Readtree error message

Hi all,

I’m getting an error message when I try to import a tree into mothur using the “read.tree” command (for use in parsimony and unifrac analysis). I used a program called “fasttree” to build the tree. It is a program that can build a tree using the alignment instead of a distance matrix. I’m finding I can’t use phylip to build my tree since my distance matrix is too large (nearly 8 gb). Unfortunately, when I try to read my tree into mothur, it errors out. The trees from fasttree are supposed to be in newick format.

Mothur closes and I have to open the log to get the error message, which reads: “Error: Expected comma in input file. Found ).” I’m not sure what this error means. I’m assuming it’s a formatting issue with my tree. I ran a small sample through fasttree and it read fine, but I got this error when I ran a sample size of about 2000 samples and my large alignment of 48000 samples. Has anyone used this program successfully with mothur or can someone tell me what this error message means? Any help would be appreciated.

I’m using a windows-based pc with 8 processors and 48 gb RAM, so I don’t think it’s a computer issue. Thanks!

-Damon

sounds like the tree file is corrupted. Have you tried opening it with a tree viewer, like figtree?

yeah, it’s corrupted. by the node labels that fasttree puts in and by the fact that they don’t give bifurcating trees. i don’t actually think the fasttree trees have branch lengths (so why do unifrac?), but i might be wrong.

I recommend clearcut for building trees, very fast even on very big trees.

Pat: I get the same error message even when I turn the internal node labels off in fasttree. I’ve heard that other researchers are using fasttree trees to do unifrac analysis, so I was under the impression there is a way.

James: Thanks for the suggestion on figtree. I wasn’t aware of that program. I’m able to open my trees in figtree without any error messages, so I don’t think my tree files are corrupted. Unfortunately, I can’t use clearcut since I’m running a windows based pc and it looks like clearcut only works on linux.

It sounds like we might just have to bite the bullet and look into getting a linux based PC so we can use clearcut. That seems to be the standard method. Just out of curiosity, has anyone successfully run clearcut with an 8 gb distance matrix?

Thanks for all the advice.

could you email us an exampmle fasttree tree (mothur.bugs@gmail.com)? i’ve successfully used clearcut to build nj and r-nj trees for datasets up to 14,000 sequences

better yet, get a mac!

Good luck.

- _TASK TO COMPLETE_
In the forum thread about the read.tree error, why does Damon doubt that his tree files are corrupted? Answer in one to three sentences.

- _SUPPLIED MATERIAL_

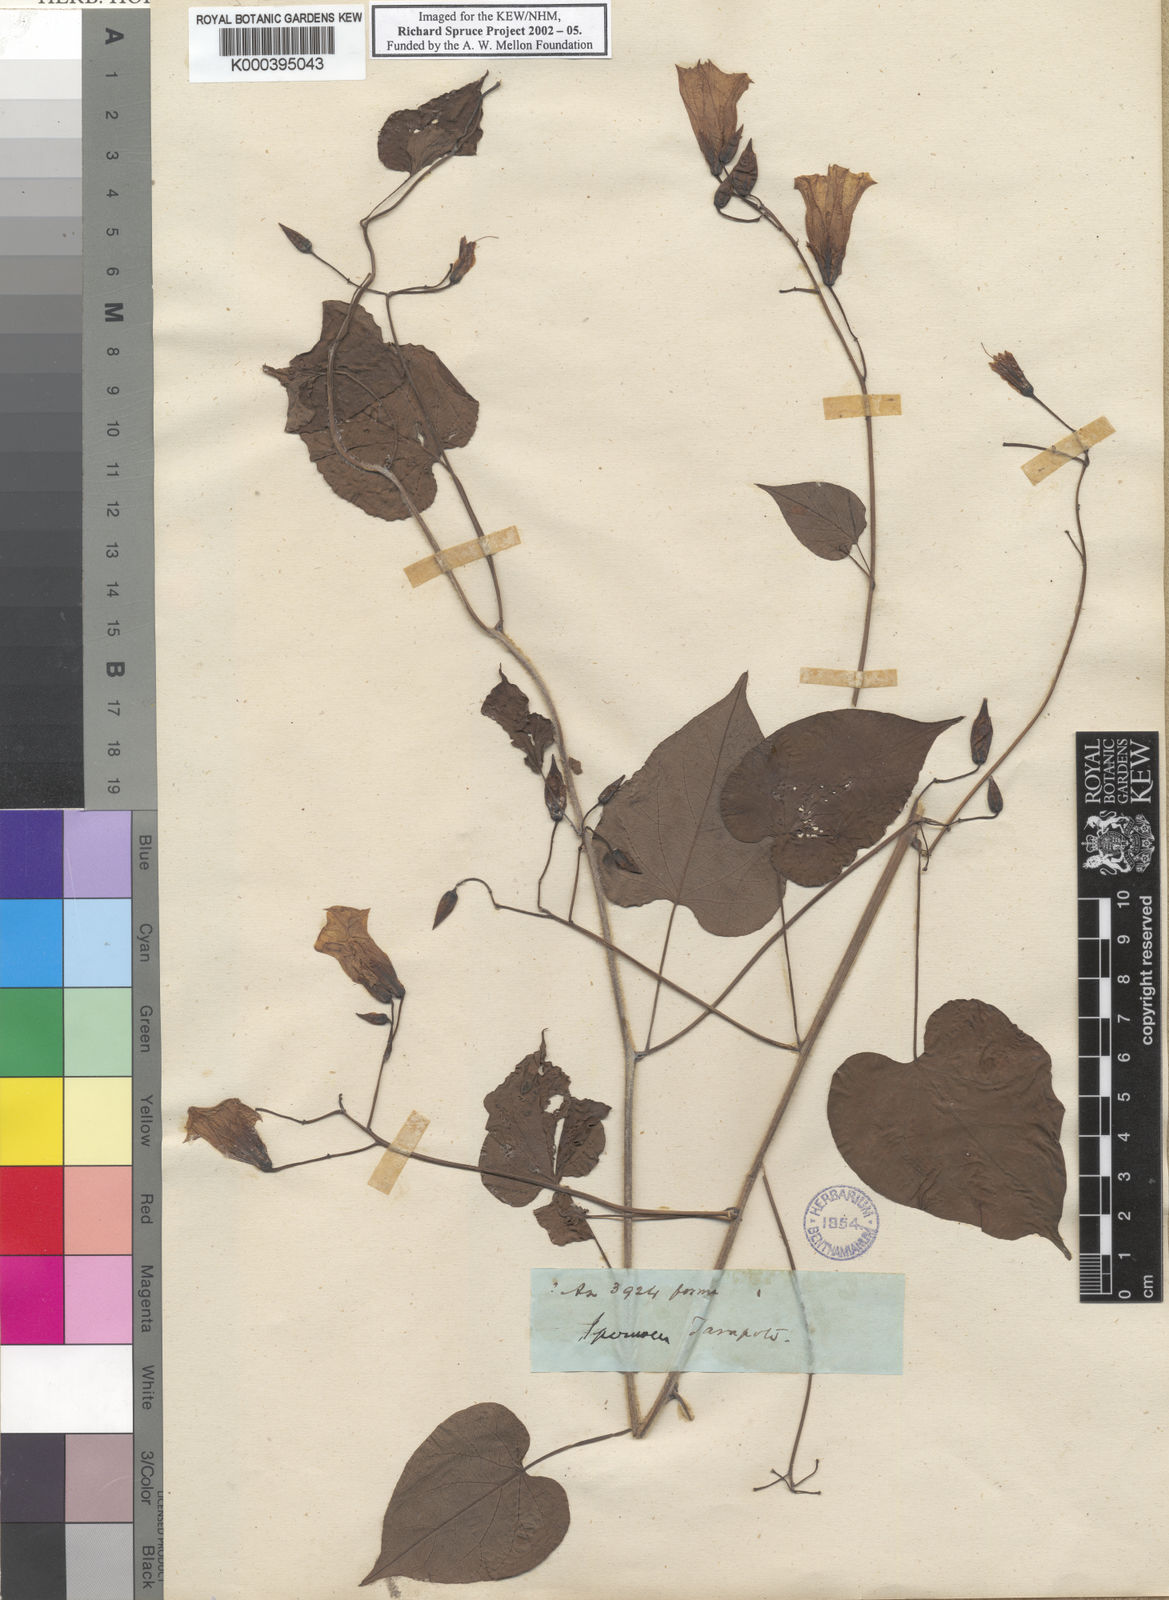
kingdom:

- _SOLUTION TO THIS EXERCISE_
He opened his trees in figtree, as James suggested, and they loaded without any error messages. That led him to conclude that the files themselves are not corrupted.